Could you write out the opening lines of the data, word for word, stopping after the line that contains "the side-car environment"?

Top of EXERCISE DATA

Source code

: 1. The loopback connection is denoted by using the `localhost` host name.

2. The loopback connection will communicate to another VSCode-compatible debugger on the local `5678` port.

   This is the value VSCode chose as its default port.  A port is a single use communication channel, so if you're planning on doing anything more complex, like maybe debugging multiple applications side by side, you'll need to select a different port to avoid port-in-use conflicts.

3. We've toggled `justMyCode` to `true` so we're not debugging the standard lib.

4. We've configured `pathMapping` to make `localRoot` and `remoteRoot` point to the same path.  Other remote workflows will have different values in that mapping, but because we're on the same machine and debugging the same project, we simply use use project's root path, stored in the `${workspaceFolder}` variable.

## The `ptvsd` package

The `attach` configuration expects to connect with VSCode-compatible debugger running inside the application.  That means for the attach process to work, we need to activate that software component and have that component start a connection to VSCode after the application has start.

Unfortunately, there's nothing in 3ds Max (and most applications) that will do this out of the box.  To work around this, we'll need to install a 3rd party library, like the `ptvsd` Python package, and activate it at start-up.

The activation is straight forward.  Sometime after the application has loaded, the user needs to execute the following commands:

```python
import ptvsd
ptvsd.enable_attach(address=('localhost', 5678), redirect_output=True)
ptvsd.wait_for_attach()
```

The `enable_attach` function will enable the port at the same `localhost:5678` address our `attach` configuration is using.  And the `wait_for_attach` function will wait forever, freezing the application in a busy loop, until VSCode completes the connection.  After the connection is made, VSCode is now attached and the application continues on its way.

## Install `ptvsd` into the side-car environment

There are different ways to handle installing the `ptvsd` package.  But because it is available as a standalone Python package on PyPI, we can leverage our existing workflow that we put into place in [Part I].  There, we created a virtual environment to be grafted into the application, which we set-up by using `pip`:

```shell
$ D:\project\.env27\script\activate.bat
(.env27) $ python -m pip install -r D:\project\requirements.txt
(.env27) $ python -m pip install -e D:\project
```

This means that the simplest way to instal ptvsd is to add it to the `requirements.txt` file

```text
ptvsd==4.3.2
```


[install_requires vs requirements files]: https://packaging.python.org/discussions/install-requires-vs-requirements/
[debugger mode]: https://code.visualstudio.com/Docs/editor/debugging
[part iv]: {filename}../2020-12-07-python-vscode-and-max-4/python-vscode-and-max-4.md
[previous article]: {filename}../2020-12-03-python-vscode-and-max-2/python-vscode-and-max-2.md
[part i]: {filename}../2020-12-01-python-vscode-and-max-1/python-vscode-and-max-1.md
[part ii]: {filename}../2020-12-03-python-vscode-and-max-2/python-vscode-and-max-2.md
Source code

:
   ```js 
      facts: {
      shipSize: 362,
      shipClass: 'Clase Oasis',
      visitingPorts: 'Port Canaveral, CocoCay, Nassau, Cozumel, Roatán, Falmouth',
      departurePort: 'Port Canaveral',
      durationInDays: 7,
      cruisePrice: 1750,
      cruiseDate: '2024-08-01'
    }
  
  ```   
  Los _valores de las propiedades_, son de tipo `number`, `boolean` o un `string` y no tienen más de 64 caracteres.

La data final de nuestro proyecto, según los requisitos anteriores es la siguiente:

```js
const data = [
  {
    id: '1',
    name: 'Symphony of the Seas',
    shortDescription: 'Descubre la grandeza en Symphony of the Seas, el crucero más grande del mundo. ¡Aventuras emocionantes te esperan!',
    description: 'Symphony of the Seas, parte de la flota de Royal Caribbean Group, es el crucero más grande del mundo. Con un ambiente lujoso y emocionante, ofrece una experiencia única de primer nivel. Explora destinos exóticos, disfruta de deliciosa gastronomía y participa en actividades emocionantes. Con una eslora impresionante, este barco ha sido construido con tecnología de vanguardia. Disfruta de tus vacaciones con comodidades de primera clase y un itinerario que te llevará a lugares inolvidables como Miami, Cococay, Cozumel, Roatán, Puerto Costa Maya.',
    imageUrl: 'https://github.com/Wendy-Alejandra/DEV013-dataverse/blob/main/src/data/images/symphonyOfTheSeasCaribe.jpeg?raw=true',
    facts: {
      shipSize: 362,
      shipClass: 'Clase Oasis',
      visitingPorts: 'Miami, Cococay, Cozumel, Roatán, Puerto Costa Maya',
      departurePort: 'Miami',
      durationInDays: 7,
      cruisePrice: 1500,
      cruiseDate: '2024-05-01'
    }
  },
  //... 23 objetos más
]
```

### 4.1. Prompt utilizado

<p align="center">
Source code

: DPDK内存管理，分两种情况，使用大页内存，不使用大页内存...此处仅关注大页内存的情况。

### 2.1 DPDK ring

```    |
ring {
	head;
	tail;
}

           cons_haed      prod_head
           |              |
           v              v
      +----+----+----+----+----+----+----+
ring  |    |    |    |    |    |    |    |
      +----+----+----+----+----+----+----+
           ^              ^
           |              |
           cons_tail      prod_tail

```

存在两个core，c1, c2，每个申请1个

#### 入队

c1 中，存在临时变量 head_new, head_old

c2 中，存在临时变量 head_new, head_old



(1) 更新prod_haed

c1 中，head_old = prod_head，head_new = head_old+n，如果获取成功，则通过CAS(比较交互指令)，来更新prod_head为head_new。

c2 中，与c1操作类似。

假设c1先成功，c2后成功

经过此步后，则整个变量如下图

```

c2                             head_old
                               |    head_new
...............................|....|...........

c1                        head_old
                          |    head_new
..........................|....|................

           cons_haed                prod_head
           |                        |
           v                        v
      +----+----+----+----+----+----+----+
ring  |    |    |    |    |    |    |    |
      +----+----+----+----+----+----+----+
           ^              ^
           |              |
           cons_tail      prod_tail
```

Bottom of EXERCISE DATA

- **RESULT OF THE EXERCISE**:
Source code

: 1. The loopback connection is denoted by using the `localhost` host name.

2. The loopback connection will communicate to another VSCode-compatible debugger on the local `5678` port.

   This is the value VSCode chose as its default port.  A port is a single use communication channel, so if you're planning on doing anything more complex, like maybe debugging multiple applications side by side, you'll need to select a different port to avoid port-in-use conflicts.

3. We've toggled `justMyCode` to `true` so we're not debugging the standard lib.

4. We've configured `pathMapping` to make `localRoot` and `remoteRoot` point to the same path.  Other remote workflows will have different values in that mapping, but because we're on the same machine and debugging the same project, we simply use use project's root path, stored in the `${workspaceFolder}` variable.

## The `ptvsd` package

The `attach` configuration expects to connect with VSCode-compatible debugger running inside the application.  That means for the attach process to work, we need to activate that software component and have that component start a connection to VSCode after the application has start.

Unfortunately, there's nothing in 3ds Max (and most applications) that will do this out of the box.  To work around this, we'll need to install a 3rd party library, like the `ptvsd` Python package, and activate it at start-up.

The activation is straight forward.  Sometime after the application has loaded, the user needs to execute the following commands:

```python
import ptvsd
ptvsd.enable_attach(address=('localhost', 5678), redirect_output=True)
ptvsd.wait_for_attach()
```

The `enable_attach` function will enable the port at the same `localhost:5678` address our `attach` configuration is using.  And the `wait_for_attach` function will wait forever, freezing the application in a busy loop, until VSCode completes the connection.  After the connection is made, VSCode is now attached and the application continues on its way.

## Install `ptvsd` into the side-car environment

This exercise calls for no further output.